*** Given data Section Begins ***

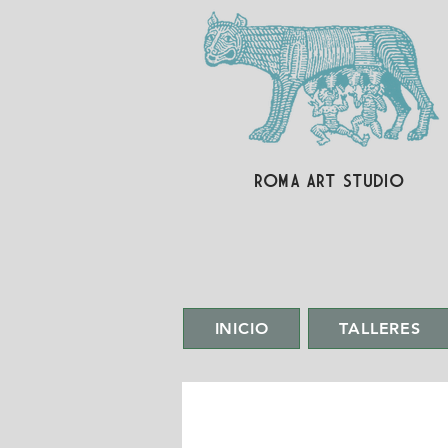
ROMA ART STUDIO
INICIO
TALLERES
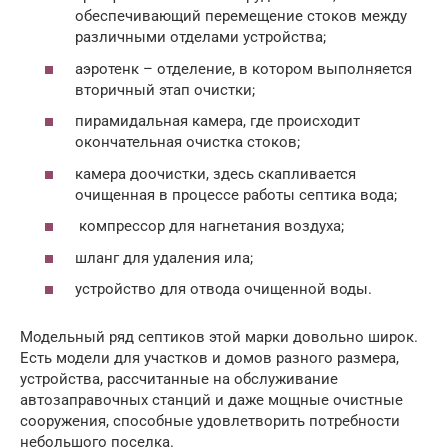
обеспечивающий перемещение стоков между
различными отделами устройства;
аэротенк – отделение, в котором выполняется
вторичный этап очистки;
пирамидальная камера, где происходит
окончательная очистка стоков;
камера доочистки, здесь скапливается
очищенная в процессе работы септика вода;
компрессор для нагнетания воздуха;
шланг для удаления ила;
устройство для отвода очищенной воды.
Модельный ряд септиков этой марки довольно широк.
Есть модели для участков и домов разного размера,
устройства, рассчитанные на обслуживание
автозаправочных станций и даже мощные очистные
сооружения, способные удовлетворить потребности
небольшого поселка.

*** Given data Section Ends ***

Only the lines from the one containing "пирамидальная камера, где происходит" through the last line of the material should be returned, each one exactly as written.

пирамидальная камера, где происходит
окончательная очистка стоков;
камера доочистки, здесь скапливается
очищенная в процессе работы септика вода;
компрессор для нагнетания воздуха;
шланг для удаления ила;
устройство для отвода очищенной воды.
Модельный ряд септиков этой марки довольно широк.
Есть модели для участков и домов разного размера,
устройства, рассчитанные на обслуживание
автозаправочных станций и даже мощные очистные
сооружения, способные удовлетворить потребности
небольшого поселка.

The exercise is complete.